O Rio Branco, de Americana, completa hoje 104 anos de vida. Ou melhor, se sobrevivência. Parte integrante da história da cidade, o clube viu, nos últimos anos, quase toda a população virar as costas para suas necessidades. Por isso, não há o que comemorar, com exceção de detalhes do passado e atos heroicos isolados de alguns no presente. Ao ver, ontem à noite, no Jornal Nacional, os números astronômicos da transferência de Neymar do Barcelona para o Paris Saint-Germain, senti a realidade do buraco sem fim entre os dois mundos. O que se pode pagar, hoje, para os que vestem com raça a camisa do Rio Branco não deve passar de R$ 3 mil ou R$ 4 mil por mês.

Nenhum comerciante ou empresário tem obrigação com o Tigre. Em dias difíceis, épocas de crise, não dá para exigir apoio, patrocínio, parceria, dinheiro. Mas, sem tudo isso, como sobreviver? Como pagar, honrar compromissos, viajar, treinar, uniformizar, organizar, promover, tratar, sem o menor recurso financeiro? Confesso que não entendo qual mágica faz a diretoria. A entidade-mãe do futebol paulista é meio madrasta do Rio Branco. Retém cotas, cobra exames anti-doping, arbitragem, obras no estádio e taxas de registro. Em troca, dá o que? Hoje o clube disputa, sem muito compromisso, apenas por laboratório mesmo, a Copa Paulista. Mas, em breve, na segunda metade de novembro, começam os preparativos para um torneio sério, pesado e importante – a 3.a Divisão.

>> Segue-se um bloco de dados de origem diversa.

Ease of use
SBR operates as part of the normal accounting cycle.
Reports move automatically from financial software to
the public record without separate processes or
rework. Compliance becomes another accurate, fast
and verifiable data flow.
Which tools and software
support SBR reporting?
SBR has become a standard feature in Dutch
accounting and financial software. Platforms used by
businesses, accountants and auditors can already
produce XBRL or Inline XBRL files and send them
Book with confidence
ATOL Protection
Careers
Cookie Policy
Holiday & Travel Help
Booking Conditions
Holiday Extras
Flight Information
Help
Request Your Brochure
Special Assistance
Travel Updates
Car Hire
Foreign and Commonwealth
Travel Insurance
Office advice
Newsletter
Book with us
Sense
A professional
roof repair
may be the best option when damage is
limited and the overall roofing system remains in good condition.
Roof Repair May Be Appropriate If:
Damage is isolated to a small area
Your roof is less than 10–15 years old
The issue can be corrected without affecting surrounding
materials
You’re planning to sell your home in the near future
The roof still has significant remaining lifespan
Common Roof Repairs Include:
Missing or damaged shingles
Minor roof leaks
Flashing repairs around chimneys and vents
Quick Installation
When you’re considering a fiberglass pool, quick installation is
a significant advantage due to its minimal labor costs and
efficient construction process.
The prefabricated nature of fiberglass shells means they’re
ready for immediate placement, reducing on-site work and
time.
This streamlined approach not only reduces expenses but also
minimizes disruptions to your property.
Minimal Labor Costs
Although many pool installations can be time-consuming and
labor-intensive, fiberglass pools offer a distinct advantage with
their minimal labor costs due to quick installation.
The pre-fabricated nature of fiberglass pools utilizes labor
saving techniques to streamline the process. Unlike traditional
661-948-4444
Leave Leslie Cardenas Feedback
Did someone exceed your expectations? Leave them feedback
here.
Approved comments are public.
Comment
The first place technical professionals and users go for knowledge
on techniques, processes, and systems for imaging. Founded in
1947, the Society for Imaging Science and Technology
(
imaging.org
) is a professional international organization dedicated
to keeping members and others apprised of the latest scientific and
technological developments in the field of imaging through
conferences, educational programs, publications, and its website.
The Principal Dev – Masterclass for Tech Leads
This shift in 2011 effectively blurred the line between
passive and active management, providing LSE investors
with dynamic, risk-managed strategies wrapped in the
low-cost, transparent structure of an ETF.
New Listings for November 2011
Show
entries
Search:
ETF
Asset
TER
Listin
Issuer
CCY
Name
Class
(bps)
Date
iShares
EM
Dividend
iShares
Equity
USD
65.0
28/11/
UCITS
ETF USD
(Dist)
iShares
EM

O Tigre foi bem nela este ano, mas não conseguiu o acesso à Série A-2 do Campeonato Paulista. Tentará de novo a partir de janeiro. Por isso, precisará de reforços, jogadores um pouco mais renomados, tarimbados e com espírito de guerra. Mas, sem dinheiro de patrocinadores, como será possível? Com cotas da Federação retidas por causa de antigos processos trabalhistas, de que jeito os dirigentes resolverão?

Hoje, como em quase todos os dias, passarei de novo em frente à sede derrubada para nada. Virão à lembrança os bons tempos do grande clube social. O que resta hoje é o futebol. Daí o apelo a quem possa colaborar, de qualquer maneira, para que o Tigre chegue aos 105 anos em 2018.